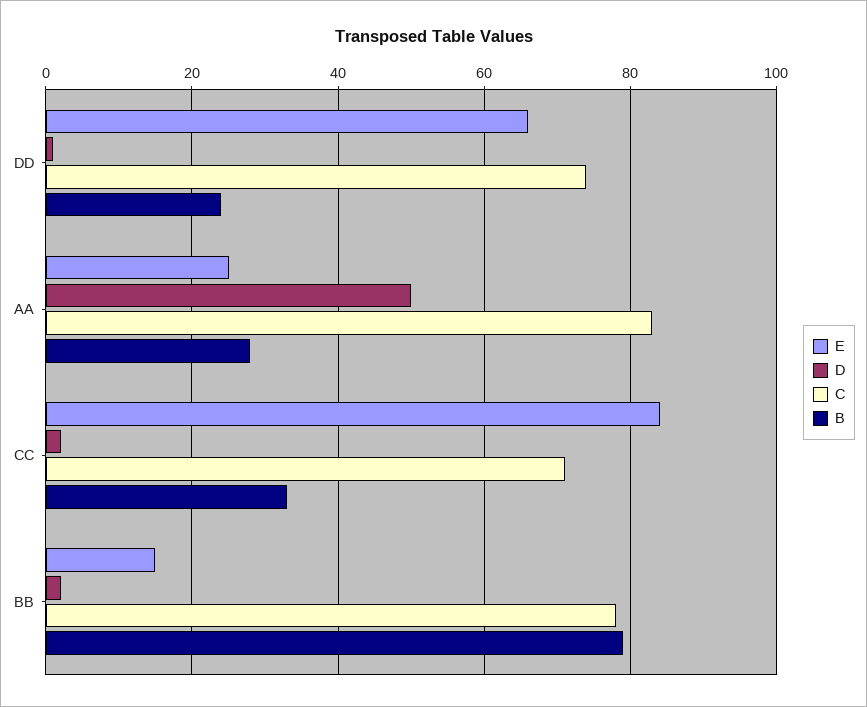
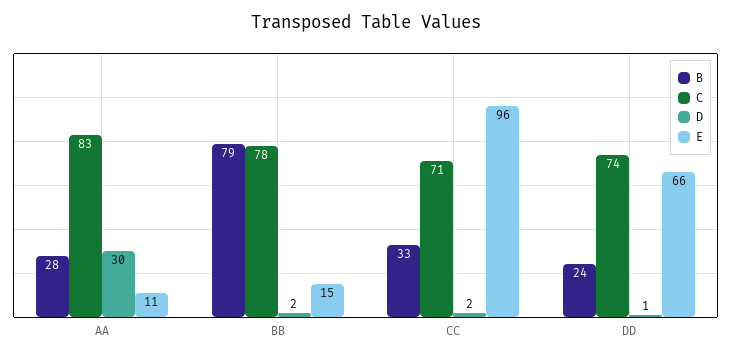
  {
    "E": {
      "DD": 66,
-     "AA": 25,
+     "AA": 11,
-     "CC": 85,
+     "CC": 96,
      "BB": 15
    },
    "D": {
      "DD": 1,
-     "AA": 50,
+     "AA": 30,
      "CC": 2,
      "BB": 2
    },
    "C": {
      "DD": 74,
      "AA": 83,
      "CC": 71,
      "BB": 78
    },
    "B": {
      "DD": 24,
      "AA": 28,
      "CC": 33,
      "BB": 79
    }
  }

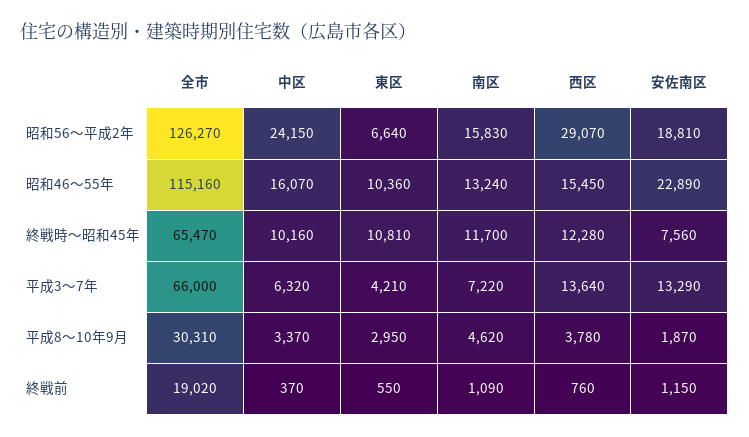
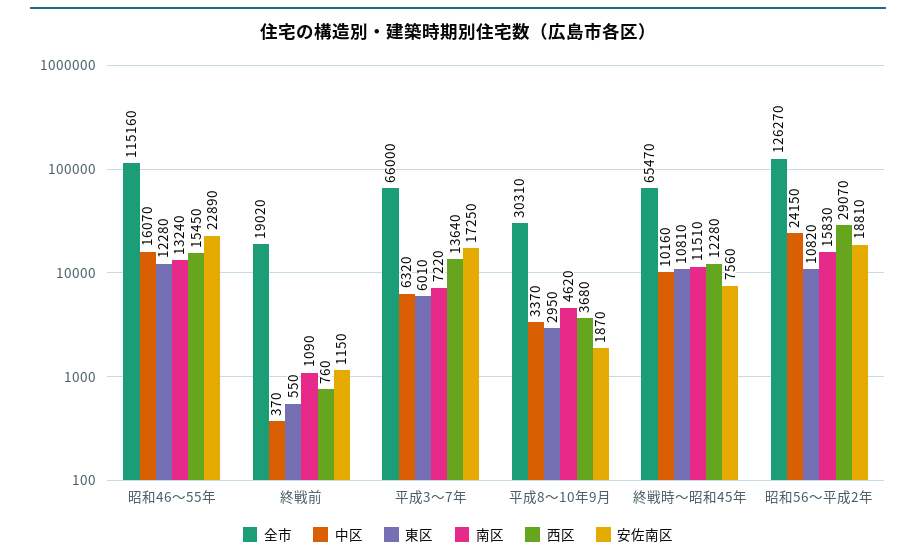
  {
    "全市": {
      "昭和56〜平成2年": 126270,
      "昭和46〜55年": 115160,
      "終戦時〜昭和45年": 65470,
      "平成3〜7年": 66000,
      "平成8〜10年9月": 30310,
      "終戦前": 19020
    },
    "中区": {
      "昭和56〜平成2年": 24150,
      "昭和46〜55年": 16070,
      "終戦時〜昭和45年": 10160,
      "平成3〜7年": 6320,
      "平成8〜10年9月": 3370,
      "終戦前": 370
    },
    "東区": {
-     "昭和56〜平成2年": 6640,
+     "昭和56〜平成2年": 10820,
-     "昭和46〜55年": 10360,
+     "昭和46〜55年": 12280,
      "終戦時〜昭和45年": 10810,
-     "平成3〜7年": 4210,
+     "平成3〜7年": 6010,
      "平成8〜10年9月": 2950,
      "終戦前": 550
    },
    "南区": {
      "昭和56〜平成2年": 15830,
      "昭和46〜55年": 13240,
-     "終戦時〜昭和45年": 11700,
+     "終戦時〜昭和45年": 11510,
      "平成3〜7年": 7220,
      "平成8〜10年9月": 4620,
      "終戦前": 1090
    },
    "西区": {
      "昭和56〜平成2年": 29070,
      "昭和46〜55年": 15450,
      "終戦時〜昭和45年": 12280,
      "平成3〜7年": 13640,
-     "平成8〜10年9月": 3780,
+     "平成8〜10年9月": 3680,
      "終戦前": 760
    },
    "安佐南区": {
      "昭和56〜平成2年": 18810,
      "昭和46〜55年": 22890,
      "終戦時〜昭和45年": 7560,
-     "平成3〜7年": 13290,
+     "平成3〜7年": 17250,
      "平成8〜10年9月": 1870,
      "終戦前": 1150
    }
  }

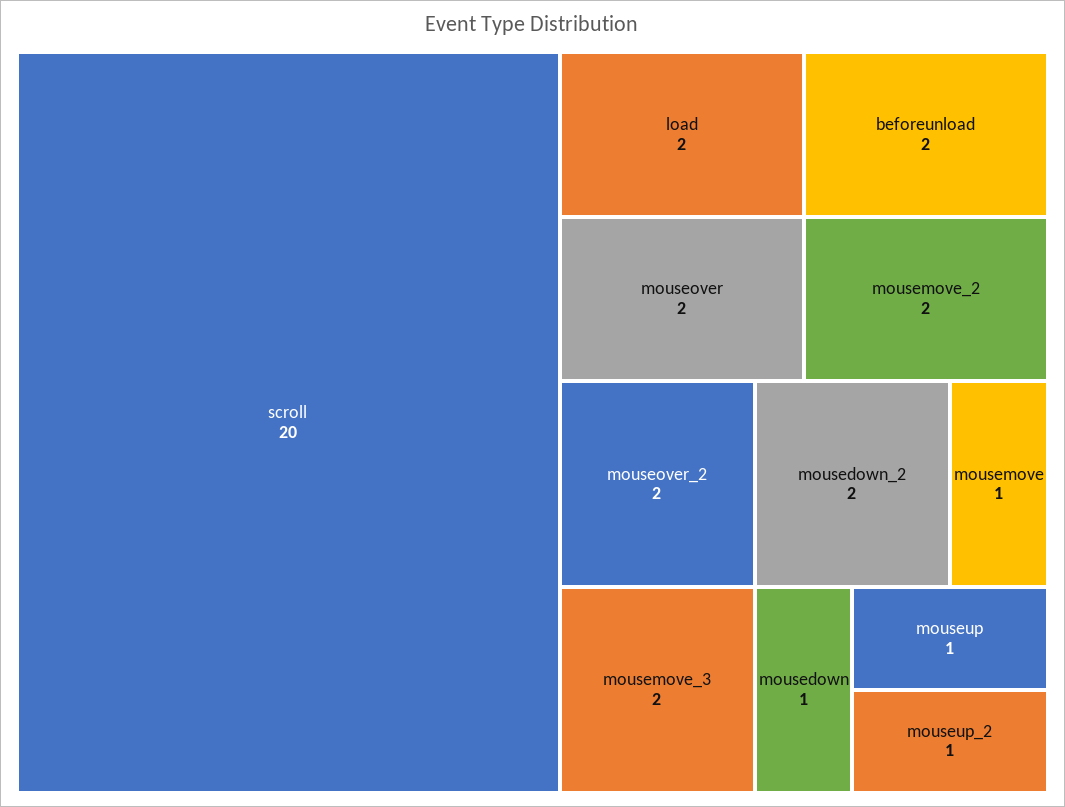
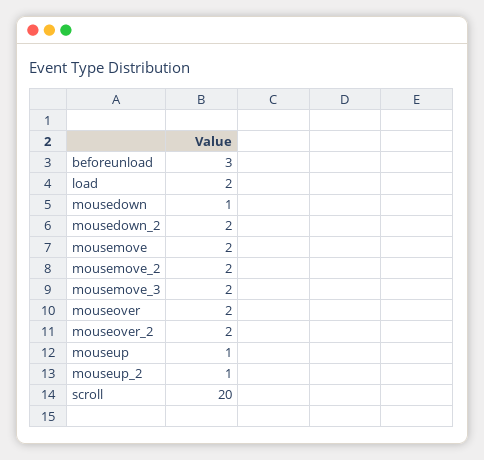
  {
    "scroll": 20,
    "load": 2,
    "mouseover": 2,
-   "beforeunload": 2,
+   "beforeunload": 3,
    "mousemove_2": 2,
    "mouseover_2": 2,
    "mousemove_3": 2,
    "mousedown_2": 2,
-   "mousemove": 1,
+   "mousemove": 2,
    "mousedown": 1,
    "mouseup": 1,
    "mouseup_2": 1
  }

※ ※ ※

Request: With the images omitted, retype the records above exactly.

Solution to the problem:
  {
    "E": {
      "DD": 66,
-     "AA": 25,
+     "AA": 11,
-     "CC": 85,
+     "CC": 96,
      "BB": 15
    },
    "D": {
      "DD": 1,
-     "AA": 50,
+     "AA": 30,
      "CC": 2,
      "BB": 2
    },
    "C": {
      "DD": 74,
      "AA": 83,
      "CC": 71,
      "BB": 78
    },
    "B": {
      "DD": 24,
      "AA": 28,
      "CC": 33,
      "BB": 79
    }
  }

  {
    "全市": {
      "昭和56〜平成2年": 126270,
      "昭和46〜55年": 115160,
      "終戦時〜昭和45年": 65470,
      "平成3〜7年": 66000,
      "平成8〜10年9月": 30310,
      "終戦前": 19020
    },
    "中区": {
      "昭和56〜平成2年": 24150,
      "昭和46〜55年": 16070,
      "終戦時〜昭和45年": 10160,
      "平成3〜7年": 6320,
      "平成8〜10年9月": 3370,
      "終戦前": 370
    },
    "東区": {
-     "昭和56〜平成2年": 6640,
+     "昭和56〜平成2年": 10820,
-     "昭和46〜55年": 10360,
+     "昭和46〜55年": 12280,
      "終戦時〜昭和45年": 10810,
-     "平成3〜7年": 4210,
+     "平成3〜7年": 6010,
      "平成8〜10年9月": 2950,
      "終戦前": 550
    },
    "南区": {
      "昭和56〜平成2年": 15830,
      "昭和46〜55年": 13240,
-     "終戦時〜昭和45年": 11700,
+     "終戦時〜昭和45年": 11510,
      "平成3〜7年": 7220,
      "平成8〜10年9月": 4620,
      "終戦前": 1090
    },
    "西区": {
      "昭和56〜平成2年": 29070,
      "昭和46〜55年": 15450,
      "終戦時〜昭和45年": 12280,
      "平成3〜7年": 13640,
-     "平成8〜10年9月": 3780,
+     "平成8〜10年9月": 3680,
      "終戦前": 760
    },
    "安佐南区": {
      "昭和56〜平成2年": 18810,
      "昭和46〜55年": 22890,
      "終戦時〜昭和45年": 7560,
-     "平成3〜7年": 13290,
+     "平成3〜7年": 17250,
      "平成8〜10年9月": 1870,
      "終戦前": 1150
    }
  }

  {
    "scroll": 20,
    "load": 2,
    "mouseover": 2,
-   "beforeunload": 2,
+   "beforeunload": 3,
    "mousemove_2": 2,
    "mouseover_2": 2,
    "mousemove_3": 2,
    "mousedown_2": 2,
-   "mousemove": 1,
+   "mousemove": 2,
    "mousedown": 1,
    "mouseup": 1,
    "mouseup_2": 1
  }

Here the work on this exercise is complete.